• **WORK ORDER**:
Output nothing except the lines from the one containing "Give a lens" through the final line of the data, both included, typed exactly, minus the pictures.
============
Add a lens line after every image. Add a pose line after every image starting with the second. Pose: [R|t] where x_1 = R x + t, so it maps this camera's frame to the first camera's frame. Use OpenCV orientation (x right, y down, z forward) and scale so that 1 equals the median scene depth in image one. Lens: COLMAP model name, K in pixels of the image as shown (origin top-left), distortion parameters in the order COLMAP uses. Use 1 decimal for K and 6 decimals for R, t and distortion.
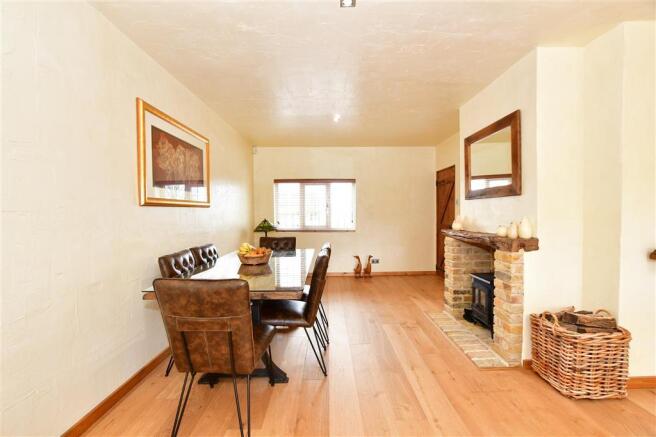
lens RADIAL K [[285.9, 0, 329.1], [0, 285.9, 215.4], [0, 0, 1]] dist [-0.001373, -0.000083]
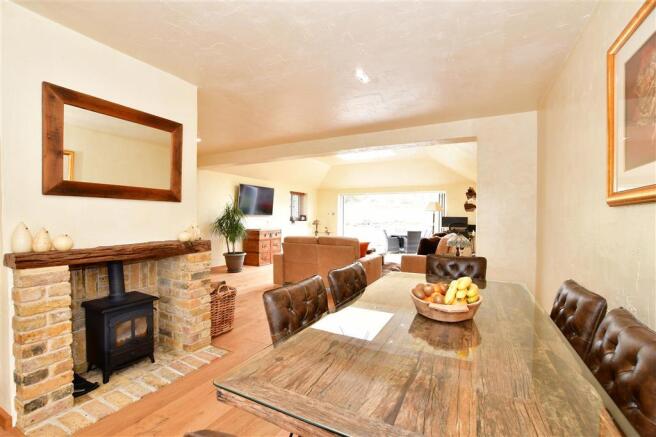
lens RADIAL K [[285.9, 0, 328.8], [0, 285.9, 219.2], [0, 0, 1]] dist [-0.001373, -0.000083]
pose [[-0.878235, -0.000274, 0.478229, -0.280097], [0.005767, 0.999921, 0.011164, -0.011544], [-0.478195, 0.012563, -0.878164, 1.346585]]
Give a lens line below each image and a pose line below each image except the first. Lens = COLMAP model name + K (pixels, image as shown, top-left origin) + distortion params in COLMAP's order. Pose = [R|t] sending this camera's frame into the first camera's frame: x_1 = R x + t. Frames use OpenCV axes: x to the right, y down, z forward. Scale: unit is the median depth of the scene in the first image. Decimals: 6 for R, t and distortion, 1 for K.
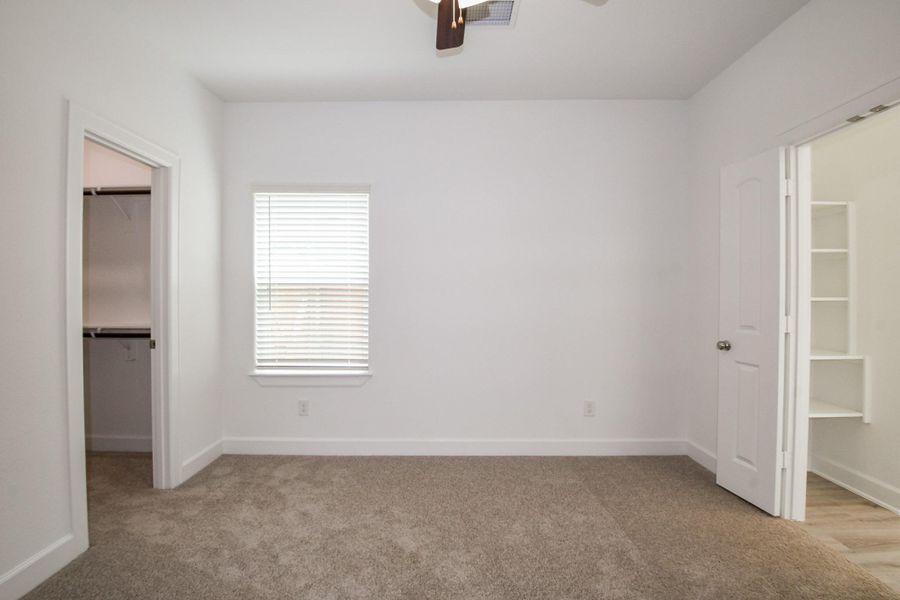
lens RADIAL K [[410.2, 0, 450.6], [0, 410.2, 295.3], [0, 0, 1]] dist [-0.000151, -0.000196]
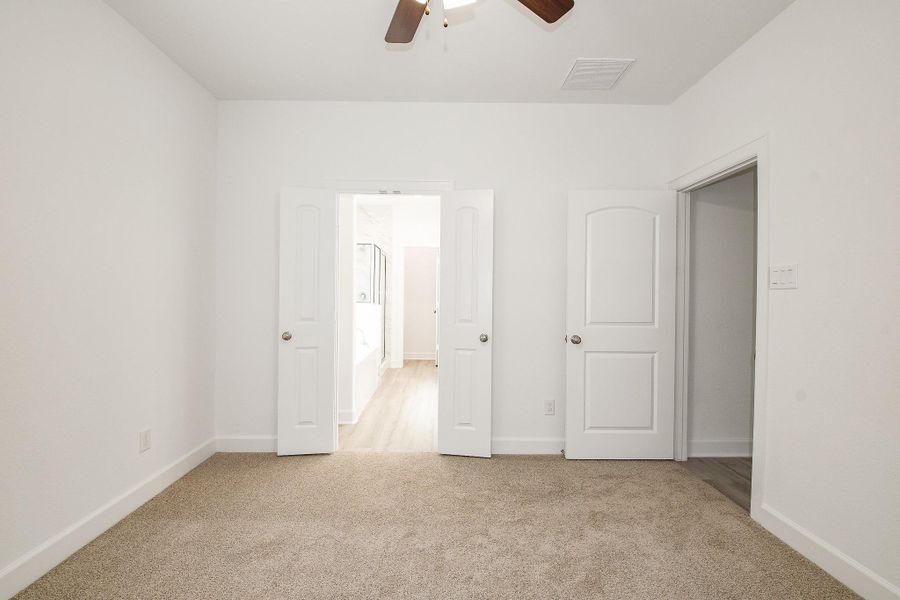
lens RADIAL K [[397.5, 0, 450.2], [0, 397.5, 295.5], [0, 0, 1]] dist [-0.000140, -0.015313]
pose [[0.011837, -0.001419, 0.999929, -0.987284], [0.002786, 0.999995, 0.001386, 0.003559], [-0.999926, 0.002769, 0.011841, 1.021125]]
============
• **SOLUTION TO THIS EXERCISE**:
Give a lens line below each image and a pose line below each image except the first. Lens = COLMAP model name + K (pixels, image as shown, top-left origin) + distortion params in COLMAP's order. Pose = [R|t] sending this camera's frame into the first camera's frame: x_1 = R x + t. Frames use OpenCV axes: x to the right, y down, z forward. Scale: unit is the median depth of the scene in the first image. Decimals: 6 for R, t and distortion, 1 for K.
lens RADIAL K [[410.2, 0, 450.6], [0, 410.2, 295.3], [0, 0, 1]] dist [-0.000151, -0.000196]
lens RADIAL K [[397.5, 0, 450.2], [0, 397.5, 295.5], [0, 0, 1]] dist [-0.000140, -0.015313]
pose [[0.011837, -0.001419, 0.999929, -0.987284], [0.002786, 0.999995, 0.001386, 0.003559], [-0.999926, 0.002769, 0.011841, 1.021125]]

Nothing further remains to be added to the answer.